→ **Questions on the material**:
1. Answer these questions about the meeting minutes:
(a) Who recorded the minutes?
(b) Who called the meeting to order?
(c) How many signatures does Marguret Wohler say are on the petition?
2. Copy word for word everything in the records from the start down to the line containing "Health & Safety", including both ends. Leave the pictures out.

-- Passage shown follows --

Also Present: Mr. Johnson, Acting City Manager; Mr. Banks, City Attorney; Ms. Evans, Deputy City Manager; Mr. Jinks, Deputy City Manager; Police Captain Ogden; Fire Chief Thiel; Ms. Ehrhart, Office of Emergency Management, Fire Department; Mr. Baier, Director, Transportation and Environmental Services; Mr. Lerner, Deputy Director, Transportation and Environmental Services; Mr. Maslanka, Transportation and Environmental Services; Mr. Melkerson, Transportation and Environmental Services; Ms. Hamer, Director, Planning and Zoning; Ms. Ross, Deputy Director, Planning and Zoning; Ms. Wright, Planning and Zoning; Mr. Cox, Planning and Zoning; Mr. Randall, Planning and Zoning; Mr. Wagner, Planning and Zoning; Ms. Escher, Planning and Zoning; Ms. Willger, Planning and Zoning; Mr. Catlett, Director, Office of Code Administration; Ms. Davis, Director, Office of Housing; Mr. Frederick, Office of Housing; Ms. McLean, ITS; and Mr. Lloyd.
Recorded by: Jacqueline M. Henderson, City Clerk and Clerk of Council.
1. Calling the Roll.
The meeting was called to order by Mayor Euille, and the City Clerk called the roll. All members of Council were present.
2. Public Discussion Period.
(a) Marguret Wohler, 103 E. Nelson Avenue, suggested the establishment of a safe bike lane to connect four of the five Alexandria high schools along King Street and Braddock Road - T.C. Williams, Minnie Howard, Episcopal and St. Stephens. She said they have 59 signatures on a petition supporting the creation of more bike lanes in the City. She challenged Council to go car-free on September 22 and get to know the City from the seat of a bike.

-- Passage shown concluded --
-- Raw data follows --

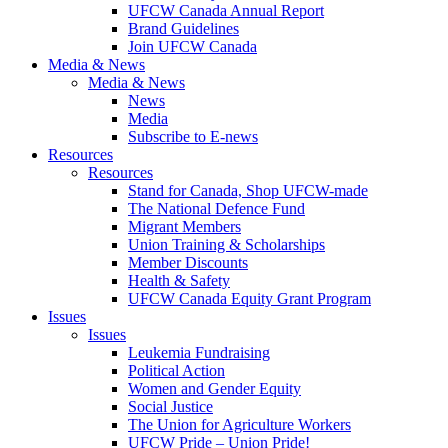
UFCW Canada Annual Report
Brand Guidelines
Join UFCW Canada
Media & News
Media & News
News
Media
Subscribe to E-news
Resources
Resources
Stand for Canada, Shop UFCW-made
The National Defence Fund
Migrant Members
Union Training & Scholarships
Member Discounts
Health & Safety
UFCW Canada Equity Grant Program
Issues
Issues
Leukemia Fundraising
Political Action
Women and Gender Equity
Social Justice
The Union for Agriculture Workers
UFCW Pride – Union Pride!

-- Raw data concluded --

→ **Responses per task**:
1.
(a) Jacqueline M. Henderson, City Clerk and Clerk of Council
(b) Mayor Euille
(c) 59

2.
UFCW Canada Annual Report
Brand Guidelines
Join UFCW Canada
Media & News
Media & News
News
Media
Subscribe to E-news
Resources
Resources
Stand for Canada, Shop UFCW-made
The National Defence Fund
Migrant Members
Union Training & Scholarships
Member Discounts
Health & Safety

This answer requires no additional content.